Wednesday, May 20, 2009

Interesting Points Made While Selling Out Your Colleagues

An interesting commentary on CNN.com made the argument that contrary to President Obama's claim that our country is not producing enough primary care physicians, the reality is that the root of problem would probably be served poorly, or even exacerbated by a push for more physicians.

The rebuttal is penned by Clayton Christensen and Jason Hwang, M.D. M.B.A., authors of "The Innovator's Prescription: A Disruptive Solution for Health Care", and argues that the the gaps in primary care would most cost-effectively be addressed by nurse-run clinics, as opposed to primary care physicians. For those primary care physicians, their plan would be to leverage expert software so they could do some work that medical specialists would normally do. As for the specialists? The plan would be for them "to do even more complicated work that merits their additional training."

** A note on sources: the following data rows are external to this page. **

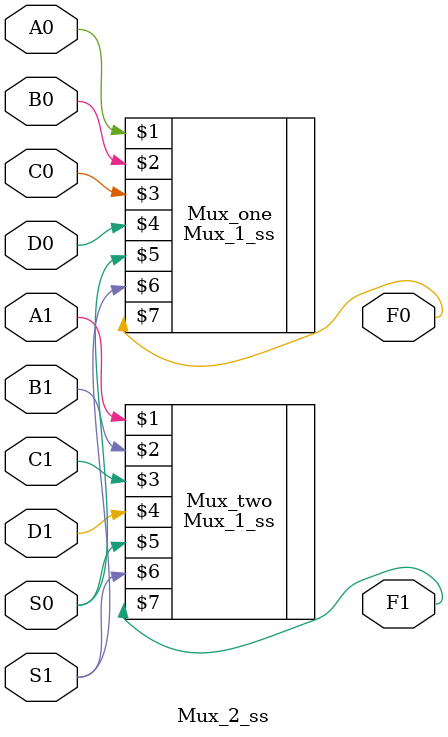
<source format=v>

`timescale 1 ns/1 ns


module Mux_2_ss(A0, A1, B0, B1, C0, C1, D0, D1, S0, S1, F0, F1);

	input A0, A1, B0, B1, C0, C1, D0, D1;
	input S0, S1;
	output F0, F1;
	wire F0, F1;

	Mux_1_ss Mux_one(A0, B0, C0, D0, S0, S1, F0);
	Mux_1_ss Mux_two(A1, B1, C1, D1, S0, S1, F1);

endmodule
</source>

I actually like the idea in theory. It's essentially built upon a theory that less-expensive resources can effectively do work "further up the food chain", so primary care gets cheaper and so does specialist-type procedures. What's not completely clear to me, is how this the change in the balance of supply and demand will affect the individual providers of those services.

Put another way, if you view healthcare services as pillar, which might be a pyramid. The base of the rock represents primary care, and salary per practitioner will decrease as will costs per patient. Assuming that primary care physicians remain the same in number but will now be pushed up to lower frequency specialist procedures, will there be a corresponding drop in revenue per doctor? And how many specialists will you need to do that aforementioned "complicated work that that merits their additional training"? I never got the sense that specialists were desperate to do primary-care work to pay the rent. Is there going to be sufficient demand for all of these specialists who now have primary care physicians doing some of their former work?

With the proposed influx of nurses and nurse-practitioners who will now focus on the former domain of primary care physicians, we may see lower salaries for physicians, both primary and speciality care. And unless medical schools restrict supply appropriately, you may see doctors without a chair to sit in. So Dr. Hwang, your brilliant ideas might not be the greatest prescription for your fellow physicians.